A un passo dall’andare in scena, il Maggiordomo, unico ruolo recitante (alla Scala Gregor Bloéb, che per modello sembra aver scelto il maresciallo Radetzky), annuncia al Compositore (en travesti, Rachel Frenkel) e al Maestro di Musica (Markus Werba, da applausi come sempre), due cose da nulla: l’opera seria si farà non prima ma in coda a quella comica (dopo cena, tutti mezzi addormentati, nemmeno se ne accorgeranno); no, meglio, il Signore ci ha ripensato: la seria e la comica si faranno insieme, mescolate l’una all’altra, magari con qualche balletto inframmezzato. Il Compositore sbianca, il Maestro di musica media, il Maître de Ballet non fa una piega.
Nella seconda ma principale parte di Ariadne auf Naxos, l’opera va così in scena celebrando il teatro totale più estremo e dissennato, su un libretto fra i più contorti del Novecento (e non solo), con un cast smisurato (17 elementi, 16 dei quali cantanti), ma un’orchestra leggera, leggerissima, su una delle partiture più ariose che Strauss abbia mai scritto.
Al centro dell’opera, tra la scena di Arianna abbandonata sull’isola deserta e il duetto finale con Bacco innamorato, si alza quell’aria cotonata alla tedesca sui riccioli del belcanto italiano, così che il virtuosismo erotico di Zerbinetta innesca la trasformazione dell’eroina. Trasformazione ancor più clamorosa se si pensa che – a onore della smisurata cultura classica di von Hofmannsthal –, alcune interpretazioni del mito descrivono le origini di Arianna come figura ctonia, legata al mondo dei morti; mentre alla fine dell’opera, felice di ritrovarsi, insieme a Bacco, sotto l’arco della sua caverna ma su “un beato letto e un santo altare”, Arianna si converte nell’opposto: donna fertile e moglie, secondo i valori che soprattutto Strauss teneva alti nella sua concezione (borghese) della vita.

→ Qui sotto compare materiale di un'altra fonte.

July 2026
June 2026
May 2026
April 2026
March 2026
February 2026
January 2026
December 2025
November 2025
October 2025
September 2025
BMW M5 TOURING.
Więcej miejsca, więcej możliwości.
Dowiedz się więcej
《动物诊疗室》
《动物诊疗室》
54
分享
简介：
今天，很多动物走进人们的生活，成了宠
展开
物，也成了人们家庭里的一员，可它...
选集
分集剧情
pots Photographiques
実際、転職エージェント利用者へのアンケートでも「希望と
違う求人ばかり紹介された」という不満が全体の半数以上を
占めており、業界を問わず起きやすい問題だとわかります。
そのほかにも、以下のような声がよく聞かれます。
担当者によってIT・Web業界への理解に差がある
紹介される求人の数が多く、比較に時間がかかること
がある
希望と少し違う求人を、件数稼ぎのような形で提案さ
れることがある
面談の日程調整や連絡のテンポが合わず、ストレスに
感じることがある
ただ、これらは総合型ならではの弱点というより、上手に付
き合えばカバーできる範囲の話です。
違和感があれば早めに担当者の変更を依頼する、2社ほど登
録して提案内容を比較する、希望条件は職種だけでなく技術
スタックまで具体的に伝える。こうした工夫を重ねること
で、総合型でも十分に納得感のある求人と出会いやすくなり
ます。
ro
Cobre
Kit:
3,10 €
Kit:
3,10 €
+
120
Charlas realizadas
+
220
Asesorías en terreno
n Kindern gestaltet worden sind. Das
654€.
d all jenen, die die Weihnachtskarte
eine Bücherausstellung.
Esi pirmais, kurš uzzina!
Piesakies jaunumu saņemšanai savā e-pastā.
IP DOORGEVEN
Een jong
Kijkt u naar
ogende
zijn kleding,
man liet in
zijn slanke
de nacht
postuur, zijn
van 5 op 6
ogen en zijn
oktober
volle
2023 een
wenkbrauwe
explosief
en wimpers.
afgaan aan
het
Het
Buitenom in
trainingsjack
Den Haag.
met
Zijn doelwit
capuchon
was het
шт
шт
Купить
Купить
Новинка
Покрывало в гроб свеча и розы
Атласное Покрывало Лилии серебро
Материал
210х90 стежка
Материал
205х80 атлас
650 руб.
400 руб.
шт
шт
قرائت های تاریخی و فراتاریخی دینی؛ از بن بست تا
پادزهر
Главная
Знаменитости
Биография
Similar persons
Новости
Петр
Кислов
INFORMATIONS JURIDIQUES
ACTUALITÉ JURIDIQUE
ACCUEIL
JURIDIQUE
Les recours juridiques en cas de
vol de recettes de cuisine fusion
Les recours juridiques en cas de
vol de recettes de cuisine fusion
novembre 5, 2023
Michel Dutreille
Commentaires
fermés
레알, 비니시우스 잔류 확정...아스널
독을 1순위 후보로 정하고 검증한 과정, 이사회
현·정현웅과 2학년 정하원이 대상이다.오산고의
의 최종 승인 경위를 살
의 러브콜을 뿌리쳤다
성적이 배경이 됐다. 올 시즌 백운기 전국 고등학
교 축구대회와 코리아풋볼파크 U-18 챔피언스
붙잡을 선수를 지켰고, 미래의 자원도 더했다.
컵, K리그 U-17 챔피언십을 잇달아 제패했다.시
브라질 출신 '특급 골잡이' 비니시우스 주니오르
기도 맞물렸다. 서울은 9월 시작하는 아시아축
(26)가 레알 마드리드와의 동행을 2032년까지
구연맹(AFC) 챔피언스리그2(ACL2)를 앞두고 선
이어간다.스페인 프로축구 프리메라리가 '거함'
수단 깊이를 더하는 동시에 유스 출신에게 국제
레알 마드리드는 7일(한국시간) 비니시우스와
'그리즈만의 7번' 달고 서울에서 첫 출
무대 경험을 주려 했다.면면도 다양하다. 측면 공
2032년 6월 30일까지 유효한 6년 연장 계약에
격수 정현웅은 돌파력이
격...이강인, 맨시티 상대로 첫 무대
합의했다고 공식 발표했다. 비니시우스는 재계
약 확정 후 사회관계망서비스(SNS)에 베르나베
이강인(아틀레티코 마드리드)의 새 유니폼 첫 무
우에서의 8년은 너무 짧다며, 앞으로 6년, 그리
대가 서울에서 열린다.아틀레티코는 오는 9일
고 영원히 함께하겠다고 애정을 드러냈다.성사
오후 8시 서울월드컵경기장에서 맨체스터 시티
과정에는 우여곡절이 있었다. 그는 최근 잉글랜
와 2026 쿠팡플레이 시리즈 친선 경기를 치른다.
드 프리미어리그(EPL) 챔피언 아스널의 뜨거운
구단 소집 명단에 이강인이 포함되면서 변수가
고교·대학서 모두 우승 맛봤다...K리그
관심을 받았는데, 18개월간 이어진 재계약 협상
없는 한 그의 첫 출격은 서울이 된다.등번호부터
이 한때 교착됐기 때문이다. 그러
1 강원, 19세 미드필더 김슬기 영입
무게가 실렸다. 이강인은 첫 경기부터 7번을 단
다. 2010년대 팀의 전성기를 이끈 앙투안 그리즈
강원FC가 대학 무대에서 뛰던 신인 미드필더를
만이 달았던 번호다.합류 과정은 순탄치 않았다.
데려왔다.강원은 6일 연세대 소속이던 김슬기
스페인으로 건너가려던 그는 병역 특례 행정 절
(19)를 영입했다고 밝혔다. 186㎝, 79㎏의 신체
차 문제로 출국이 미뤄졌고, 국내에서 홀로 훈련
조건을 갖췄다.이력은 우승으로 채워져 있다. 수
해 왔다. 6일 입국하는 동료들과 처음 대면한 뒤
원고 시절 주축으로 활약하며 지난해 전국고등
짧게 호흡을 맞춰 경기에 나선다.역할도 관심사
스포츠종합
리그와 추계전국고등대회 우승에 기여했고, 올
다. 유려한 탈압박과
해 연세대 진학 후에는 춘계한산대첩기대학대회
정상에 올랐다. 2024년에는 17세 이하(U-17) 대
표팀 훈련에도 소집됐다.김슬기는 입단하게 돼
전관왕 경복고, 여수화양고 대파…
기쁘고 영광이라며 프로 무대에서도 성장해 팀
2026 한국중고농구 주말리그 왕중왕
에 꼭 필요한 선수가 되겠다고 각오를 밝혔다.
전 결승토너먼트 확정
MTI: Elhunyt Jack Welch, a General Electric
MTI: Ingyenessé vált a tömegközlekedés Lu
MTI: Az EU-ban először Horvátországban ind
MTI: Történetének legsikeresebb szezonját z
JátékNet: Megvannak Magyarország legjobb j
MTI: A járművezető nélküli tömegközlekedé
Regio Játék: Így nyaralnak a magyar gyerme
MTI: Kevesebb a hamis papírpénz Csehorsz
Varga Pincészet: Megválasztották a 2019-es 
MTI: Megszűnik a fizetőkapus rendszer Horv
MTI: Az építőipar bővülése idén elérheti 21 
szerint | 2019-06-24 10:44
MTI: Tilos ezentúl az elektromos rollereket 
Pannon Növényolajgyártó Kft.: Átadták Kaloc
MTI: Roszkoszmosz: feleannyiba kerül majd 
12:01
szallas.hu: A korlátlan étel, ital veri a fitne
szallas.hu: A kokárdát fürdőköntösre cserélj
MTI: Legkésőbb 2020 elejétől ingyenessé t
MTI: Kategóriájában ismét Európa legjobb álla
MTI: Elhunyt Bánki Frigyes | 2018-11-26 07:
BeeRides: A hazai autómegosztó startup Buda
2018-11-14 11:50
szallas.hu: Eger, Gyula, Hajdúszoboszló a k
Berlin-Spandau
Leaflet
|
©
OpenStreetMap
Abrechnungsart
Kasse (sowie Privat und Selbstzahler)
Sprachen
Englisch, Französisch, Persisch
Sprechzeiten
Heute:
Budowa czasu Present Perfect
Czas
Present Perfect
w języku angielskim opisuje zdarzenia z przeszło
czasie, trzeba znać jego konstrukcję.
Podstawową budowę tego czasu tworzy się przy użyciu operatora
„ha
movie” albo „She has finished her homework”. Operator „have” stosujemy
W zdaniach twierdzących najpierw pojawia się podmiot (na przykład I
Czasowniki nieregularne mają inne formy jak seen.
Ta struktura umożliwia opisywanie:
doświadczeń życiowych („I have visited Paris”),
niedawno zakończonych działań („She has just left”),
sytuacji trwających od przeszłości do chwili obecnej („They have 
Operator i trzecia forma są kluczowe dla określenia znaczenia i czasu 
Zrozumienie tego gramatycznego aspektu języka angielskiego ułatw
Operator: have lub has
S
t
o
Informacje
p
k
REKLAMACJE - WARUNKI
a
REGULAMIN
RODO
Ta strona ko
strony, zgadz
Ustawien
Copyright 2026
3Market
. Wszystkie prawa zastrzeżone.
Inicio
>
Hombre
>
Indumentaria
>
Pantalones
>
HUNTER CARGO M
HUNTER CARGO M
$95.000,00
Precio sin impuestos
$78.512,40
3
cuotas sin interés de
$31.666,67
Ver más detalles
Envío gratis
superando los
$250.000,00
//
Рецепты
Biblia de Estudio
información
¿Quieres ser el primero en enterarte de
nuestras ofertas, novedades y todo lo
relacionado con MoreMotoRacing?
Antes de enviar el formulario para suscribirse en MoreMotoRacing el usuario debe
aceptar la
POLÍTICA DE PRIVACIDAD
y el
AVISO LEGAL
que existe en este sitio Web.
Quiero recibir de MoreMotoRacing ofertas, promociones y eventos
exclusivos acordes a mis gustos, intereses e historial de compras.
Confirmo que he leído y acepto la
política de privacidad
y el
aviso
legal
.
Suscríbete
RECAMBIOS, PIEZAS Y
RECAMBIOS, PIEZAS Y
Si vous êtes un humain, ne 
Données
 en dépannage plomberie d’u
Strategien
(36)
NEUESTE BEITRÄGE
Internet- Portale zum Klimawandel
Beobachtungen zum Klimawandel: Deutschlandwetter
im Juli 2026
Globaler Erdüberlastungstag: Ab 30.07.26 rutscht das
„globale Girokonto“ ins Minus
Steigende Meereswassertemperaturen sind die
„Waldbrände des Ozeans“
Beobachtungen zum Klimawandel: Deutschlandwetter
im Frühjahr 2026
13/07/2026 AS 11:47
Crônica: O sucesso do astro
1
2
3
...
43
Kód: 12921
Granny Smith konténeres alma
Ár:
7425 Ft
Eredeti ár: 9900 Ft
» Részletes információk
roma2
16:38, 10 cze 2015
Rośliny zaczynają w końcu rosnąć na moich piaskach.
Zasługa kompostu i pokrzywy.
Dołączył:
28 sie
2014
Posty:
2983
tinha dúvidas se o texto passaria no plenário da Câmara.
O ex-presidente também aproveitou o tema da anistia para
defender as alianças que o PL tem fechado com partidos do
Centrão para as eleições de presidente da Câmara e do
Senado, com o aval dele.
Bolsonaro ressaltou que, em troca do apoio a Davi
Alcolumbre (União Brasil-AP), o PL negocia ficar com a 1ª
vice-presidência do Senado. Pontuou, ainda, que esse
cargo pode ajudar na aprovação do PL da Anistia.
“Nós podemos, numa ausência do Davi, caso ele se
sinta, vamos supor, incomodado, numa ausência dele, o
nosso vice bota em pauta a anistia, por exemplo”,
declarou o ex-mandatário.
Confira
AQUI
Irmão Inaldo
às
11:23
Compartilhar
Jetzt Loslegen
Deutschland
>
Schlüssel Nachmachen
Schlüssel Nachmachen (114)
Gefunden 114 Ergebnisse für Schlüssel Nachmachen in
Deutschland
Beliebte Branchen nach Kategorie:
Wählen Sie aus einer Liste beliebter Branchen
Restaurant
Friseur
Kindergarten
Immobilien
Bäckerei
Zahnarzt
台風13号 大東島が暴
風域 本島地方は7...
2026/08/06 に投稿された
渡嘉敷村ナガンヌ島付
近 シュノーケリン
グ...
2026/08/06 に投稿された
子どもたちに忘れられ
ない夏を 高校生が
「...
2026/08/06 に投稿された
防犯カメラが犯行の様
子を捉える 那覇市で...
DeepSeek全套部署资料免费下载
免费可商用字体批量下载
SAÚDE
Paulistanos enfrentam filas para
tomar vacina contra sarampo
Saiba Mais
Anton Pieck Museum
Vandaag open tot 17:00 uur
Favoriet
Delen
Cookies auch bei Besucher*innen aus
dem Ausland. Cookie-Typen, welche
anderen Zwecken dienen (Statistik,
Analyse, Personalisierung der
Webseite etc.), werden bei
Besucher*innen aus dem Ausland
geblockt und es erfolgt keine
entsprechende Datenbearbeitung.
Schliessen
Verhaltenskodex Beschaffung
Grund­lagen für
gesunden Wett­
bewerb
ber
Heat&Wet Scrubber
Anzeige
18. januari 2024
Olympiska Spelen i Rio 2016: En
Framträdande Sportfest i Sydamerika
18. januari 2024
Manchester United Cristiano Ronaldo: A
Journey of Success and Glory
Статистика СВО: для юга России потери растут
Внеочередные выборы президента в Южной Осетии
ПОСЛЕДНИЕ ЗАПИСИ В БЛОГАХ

Alla Scala, lo spettacolo di Sven-Eric Bechtolf segue di tre anni quello di Frederic Wake-Walker (2019) e quello di Luca Ronconi (2000, 2006), che non senza motivo ambientava l’opera sull’Isola dei morti di Böcklin. Segue entrambi nel tempo e sta loro dietro, molto dietro. Le scene di Rolf Glittenberg, i costumi di Marianne Glittenberg, le luci di Jürgen Hoffmann arredano uno spazio che vuole essere elegante ma non arrischia metafore né sollecitazioni di qualche peso. Unica idea: due pianoforti spezzati sulle cui code inclinate i cantanti si lasciano scivolare, muovendo una gestualità per lo più di ordinaria amministrazione. Della regia non c’è molto da notare, salvo che alla fine, in cima ai gradini della vellutata sala in cui l’opera si rappresenta, Bacco e Arianna, che dovrebbero iniziare felici una nuova esistenza, si separano con l’aria di mandarsi all’inferno (?).
Michael Boder dirige con ordine un’orchestra da camera non trionfante di colori e un cast discreto, con diversi slittamenti per covid, nel quale da ascoltare e da vedere ci sono sopra tutti Krassimira Stoyanova, Arianna di grande rispetto, e un’apprezzabile Erin Morley inerpicata sui sovracuti di Zerbinetta. Solido, Stephen Gould canta il ruolo da tenore eroico che Strauss si diverte a disegnare sul personaggio di Bacco, che nel libretto sarebbe un giovane dio “malinconico e gentile”.
Spettacolo insomma non esaltante per un’opera che invece sa esserlo, perché, negli estremi di Arianna e Zerbinetta, celebra la donna dall’A alla Zeta.